Hey California, Legalize Hemp While You're At It

marijuana hemp leaf, prop 19, legalize industrial hempWhen Californians enter booths this November, many will vote to legalize small amounts of marijuana, both hippies and the fiscally conscious. If Prop 19 passes, allowing personal marijuana (up to one ounce) to be cultivated and used by those over 21, then a slew of questions will arise: most notably if the federal government will do much about it.
There's another question flying under the radar: when to vote on legalizing hemp? In effect, Prop 19 would legalize hemp in amounts up to an ounce. The problem is that you can't do much with an ounce of hemp. Maybe make a pair of earrings or some lip balm.
Hemp is a cousin of marijuana; both are strains of the plant, Cannabis Sativa L. Like Shepherds and Chihuahuas, they're selectively cultivated for different needs. Marijuana comes from the flowering tops of strains potent in THC while hemp, or industrial hemp, is grown for its seeds, oil, food and fiber. It's not for getting high but hemp has thousands of uses.
Many argue that hemp is the real reason marijuana was made illegal in the Marijuana Tax Act of 1937. Hemp was heavily grown in backyards, a cash crop that was difficult to tax by the government. "Yellow journalist," William Hearst, a newspaper mogul owning timber fields and paper mills, teamed up with Andrew Mellon, the wealthiest American and investor in DuPont Chemicals. Each stood to lose millions at the prospect of hemp producing paper, nylon and medicines.
Some interesting facts on hemp:
  • It's been grown by humans for over 10,000 years, the oldest known crop for textiles. Anything made from cotton, timber, petroleum and plastics can be made by hemp. (In most cases hemp can make them better.)
  • George Washington grew hemp. Jefferson drafted the Declaration of Independence on its paper.
  • In WWII the Japanese cut off our supply of Manila hemp and the "Hemp for Victory" campaign was promoted in the US to support the war needs.
  • Ironically, it was legal to pay taxes with hemp from 1631 until the early 1900s. Refusing to grow hemp during the 17th to 19th Centuries was against the law and even punishable by jail-time in Virginia from 1763 to 1769.

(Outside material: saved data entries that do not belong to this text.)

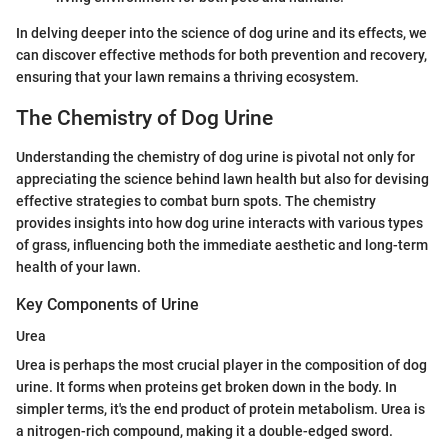
In delving deeper into the science of dog urine and its effects, we
can discover effective methods for both prevention and recovery,
ensuring that your lawn remains a thriving ecosystem.
The Chemistry of Dog Urine
Understanding the chemistry of dog urine is pivotal not only for
appreciating the science behind lawn health but also for devising
effective strategies to combat burn spots. The chemistry
provides insights into how dog urine interacts with various types
of grass, influencing both the immediate aesthetic and long-term
health of your lawn.
Key Components of Urine
Urea
Urea is perhaps the most crucial player in the composition of dog
urine. It forms when proteins get broken down in the body. In
simpler terms, it's the end product of protein metabolism. Urea is
a nitrogen-rich compound, making it a double-edged sword.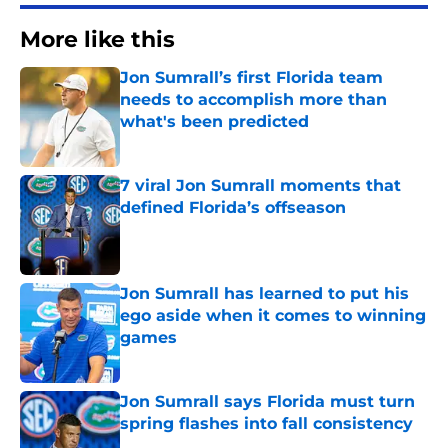
More like this
Jon Sumrall’s first Florida team
needs to accomplish more than
what's been predicted
Published by on Invalid Date
7 viral Jon Sumrall moments that
defined Florida’s offseason
Published by on Invalid Date
Jon Sumrall has learned to put his
ego aside when it comes to winning
games
Published by on Invalid Date
Jon Sumrall says Florida must turn
spring flashes into fall consistency
Published by on Invalid Date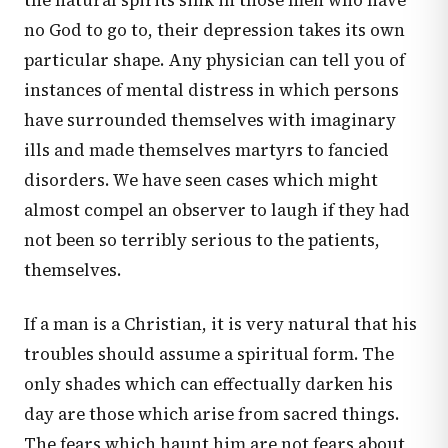
the natural spirits sink in those men who have
no God to go to, their depression takes its own
particular shape. Any physician can tell you of
instances of mental distress in which persons
have surrounded themselves with imaginary
ills and made themselves martyrs to fancied
disorders. We have seen cases which might
almost compel an observer to laugh if they had
not been so terribly serious to the patients,
themselves.
If a man is a Christian, it is very natural that his
troubles should assume a spiritual form. The
only shades which can effectually darken his
day are those which arise from sacred things.
The fears which haunt him are not fears about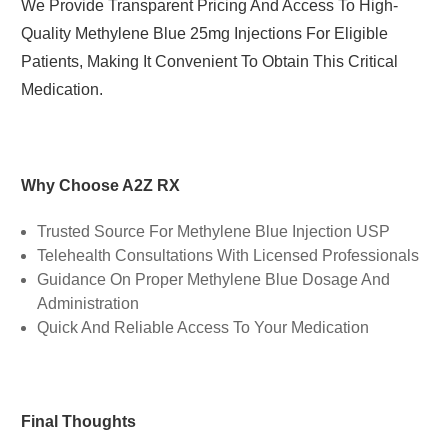
We Provide Transparent Pricing And Access To High-
Quality Methylene Blue 25mg Injections For Eligible
Patients, Making It Convenient To Obtain This Critical
Medication.
Why Choose A2Z RX
Trusted Source For Methylene Blue Injection USP
Telehealth Consultations With Licensed Professionals
Guidance On Proper Methylene Blue Dosage And
Administration
Quick And Reliable Access To Your Medication
Final Thoughts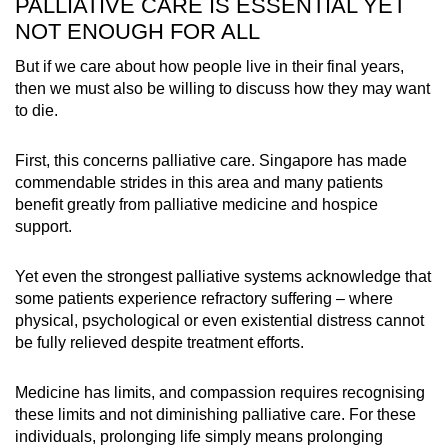
PALLIATIVE CARE IS ESSENTIAL YET
NOT ENOUGH FOR ALL
But if we care about how people live in their final years,
then we must also be willing to discuss how they may want
to die.
First, this concerns palliative care. Singapore has made
commendable strides in this area and many patients
benefit greatly from palliative medicine and hospice
support.
Yet even the strongest palliative systems acknowledge that
some patients experience refractory suffering – where
physical, psychological or even existential distress cannot
be fully relieved despite treatment efforts.
Medicine has limits, and compassion requires recognising
these limits and not diminishing palliative care. For these
individuals, prolonging life simply means prolonging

Henry Ford was such an advocate he built a car with hemp plastics that was much lighter than steel and ten times as strong. The car also ran on hemp oil. See this video and others on hemp uses.
Californians will vote on legalizing marijuana. If Prop 19 passes, maybe some election soon they'll vote on legalizing hemp. Does this seem backwards to anybody else, or is it just me?


What are your thoughts?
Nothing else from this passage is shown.